**PROVIDED MATERIAL:**
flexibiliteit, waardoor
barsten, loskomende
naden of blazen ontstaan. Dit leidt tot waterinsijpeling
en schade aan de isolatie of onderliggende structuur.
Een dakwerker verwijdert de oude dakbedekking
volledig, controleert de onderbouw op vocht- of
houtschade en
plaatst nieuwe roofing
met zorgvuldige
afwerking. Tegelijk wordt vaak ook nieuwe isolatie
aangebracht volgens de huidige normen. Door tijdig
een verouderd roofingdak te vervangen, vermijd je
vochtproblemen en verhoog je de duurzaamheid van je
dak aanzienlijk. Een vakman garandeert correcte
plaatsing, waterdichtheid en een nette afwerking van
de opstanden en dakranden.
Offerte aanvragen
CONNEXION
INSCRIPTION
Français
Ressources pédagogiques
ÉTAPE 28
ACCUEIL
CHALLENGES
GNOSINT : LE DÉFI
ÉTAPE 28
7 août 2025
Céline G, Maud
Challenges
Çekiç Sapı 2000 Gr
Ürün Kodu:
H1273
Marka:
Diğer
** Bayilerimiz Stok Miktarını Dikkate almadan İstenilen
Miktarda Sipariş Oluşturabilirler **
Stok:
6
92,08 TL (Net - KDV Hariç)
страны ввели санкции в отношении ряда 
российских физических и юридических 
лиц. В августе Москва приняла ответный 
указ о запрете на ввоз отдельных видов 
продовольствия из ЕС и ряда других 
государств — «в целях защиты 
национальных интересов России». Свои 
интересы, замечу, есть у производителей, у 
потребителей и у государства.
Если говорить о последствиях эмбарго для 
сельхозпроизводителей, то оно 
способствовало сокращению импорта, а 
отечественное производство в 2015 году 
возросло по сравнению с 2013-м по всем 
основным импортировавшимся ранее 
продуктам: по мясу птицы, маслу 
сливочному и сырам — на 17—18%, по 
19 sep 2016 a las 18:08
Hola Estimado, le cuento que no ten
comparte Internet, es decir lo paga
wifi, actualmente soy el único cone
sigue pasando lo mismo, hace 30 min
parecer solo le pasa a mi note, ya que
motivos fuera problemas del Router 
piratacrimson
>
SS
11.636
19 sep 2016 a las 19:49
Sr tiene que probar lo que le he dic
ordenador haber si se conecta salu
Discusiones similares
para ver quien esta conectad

**PROBLEM REQUIREMENTS:**
The material above must be written out again in full, exactly.

**ANSWER TO THIS PROBLEM:**
flexibiliteit, waardoor
barsten, loskomende
naden of blazen ontstaan. Dit leidt tot waterinsijpeling
en schade aan de isolatie of onderliggende structuur.
Een dakwerker verwijdert de oude dakbedekking
volledig, controleert de onderbouw op vocht- of
houtschade en
plaatst nieuwe roofing
met zorgvuldige
afwerking. Tegelijk wordt vaak ook nieuwe isolatie
aangebracht volgens de huidige normen. Door tijdig
een verouderd roofingdak te vervangen, vermijd je
vochtproblemen en verhoog je de duurzaamheid van je
dak aanzienlijk. Een vakman garandeert correcte
plaatsing, waterdichtheid en een nette afwerking van
de opstanden en dakranden.
Offerte aanvragen
CONNEXION
INSCRIPTION
Français
Ressources pédagogiques
ÉTAPE 28
ACCUEIL
CHALLENGES
GNOSINT : LE DÉFI
ÉTAPE 28
7 août 2025
Céline G, Maud
Challenges
Çekiç Sapı 2000 Gr
Ürün Kodu:
H1273
Marka:
Diğer
** Bayilerimiz Stok Miktarını Dikkate almadan İstenilen
Miktarda Sipariş Oluşturabilirler **
Stok:
6
92,08 TL (Net - KDV Hariç)
страны ввели санкции в отношении ряда 
российских физических и юридических 
лиц. В августе Москва приняла ответный 
указ о запрете на ввоз отдельных видов 
продовольствия из ЕС и ряда других 
государств — «в целях защиты 
национальных интересов России». Свои 
интересы, замечу, есть у производителей, у 
потребителей и у государства.
Если говорить о последствиях эмбарго для 
сельхозпроизводителей, то оно 
способствовало сокращению импорта, а 
отечественное производство в 2015 году 
возросло по сравнению с 2013-м по всем 
основным импортировавшимся ранее 
продуктам: по мясу птицы, маслу 
сливочному и сырам — на 17—18%, по 
19 sep 2016 a las 18:08
Hola Estimado, le cuento que no ten
comparte Internet, es decir lo paga
wifi, actualmente soy el único cone
sigue pasando lo mismo, hace 30 min
parecer solo le pasa a mi note, ya que
motivos fuera problemas del Router 
piratacrimson
>
SS
11.636
19 sep 2016 a las 19:49
Sr tiene que probar lo que le he dic
ordenador haber si se conecta salu
Discusiones similares
para ver quien esta conectad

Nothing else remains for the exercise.